> _抽出テキスト_
-=-=-
ローマ字かな変換をするプログラムです。rk.cとしてセーブして下さい。
コンパイル後、コマンドラインから、rk <ローマ字> 、rk <かな> などとして変換して下さい。標準入力からも入力が取れます。母音の前のnなどには、後にアポストロフィ ' を付けて下さい。シェルからの入力時には、アポストロフィーが解釈されるので、\でエスケープして下さい。
cc rk.c -o rk で、コンパイルできます。
rk.c
/*
* かなローマ字変換をするプログラム rk.c Ver.2.2
*/
#include <stdio.h>
#include <stdlib.h>
#include <string.h>
#include <stdbool.h>
#include <ctype.h>
#define isconsonant(x) (index("kdsthnmyrwzjpbcgqvf",(x))!=NULL)
-=-=-
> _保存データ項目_
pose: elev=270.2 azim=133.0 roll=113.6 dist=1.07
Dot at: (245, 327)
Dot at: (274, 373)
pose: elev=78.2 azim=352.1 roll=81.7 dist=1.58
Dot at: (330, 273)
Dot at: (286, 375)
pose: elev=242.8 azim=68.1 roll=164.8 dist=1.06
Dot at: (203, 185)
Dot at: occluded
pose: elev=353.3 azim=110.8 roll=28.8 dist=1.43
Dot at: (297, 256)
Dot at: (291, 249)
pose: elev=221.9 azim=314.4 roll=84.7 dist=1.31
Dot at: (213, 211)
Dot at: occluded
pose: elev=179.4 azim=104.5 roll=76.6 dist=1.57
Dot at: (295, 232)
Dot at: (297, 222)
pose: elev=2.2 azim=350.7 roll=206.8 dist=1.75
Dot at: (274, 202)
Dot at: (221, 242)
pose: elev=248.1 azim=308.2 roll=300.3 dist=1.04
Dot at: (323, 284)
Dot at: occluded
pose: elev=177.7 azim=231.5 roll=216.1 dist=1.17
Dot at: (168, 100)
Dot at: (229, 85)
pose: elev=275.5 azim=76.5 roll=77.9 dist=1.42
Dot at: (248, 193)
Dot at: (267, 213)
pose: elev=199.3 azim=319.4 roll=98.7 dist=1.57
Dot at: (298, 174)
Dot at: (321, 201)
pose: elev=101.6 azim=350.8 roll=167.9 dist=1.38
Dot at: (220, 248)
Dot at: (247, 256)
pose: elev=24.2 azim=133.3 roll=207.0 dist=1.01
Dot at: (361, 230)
-=-=-
> _設定課題 1_
抽出テキストのうち、「コンパイル後、コマンドラインから、rk <ローマ字> 、rk」から始まり「-o rk で、コンパイルできます。」で終わる部分を、一字一句変えずにもう一度書き出してください。
> _設定課題 2_
次の(a)〜(c)の記述が抽出テキストの内容と合っているかどうかを、それぞれ「はい」か「いいえ」で答え、判断の根拠となる抽出テキストの言葉をそのまま引用してください。(a) cc rk.c -o rk というコマンドでコンパイルできる。(b) 入力はコマンドラインの引数からしか受け付けない。(c) シェルから入力するときは、アポストロフィーを / でエスケープする。

> _解答 1_
コンパイル後、コマンドラインから、rk <ローマ字> 、rk <かな> などとして変換して下さい。標準入力からも入力が取れます。母音の前のnなどには、後にアポストロフィ ' を付けて下さい。シェルからの入力時には、アポストロフィーが解釈されるので、\でエスケープして下さい。
cc rk.c -o rk で、コンパイルできます。

> _解答 2_
(a) はい。「cc rk.c -o rk で、コンパイルできます。」
(b) いいえ。「標準入力からも入力が取れます。」
(c) いいえ。「シェルからの入力時には、アポストロフィーが解釈されるので、\でエスケープして下さい。」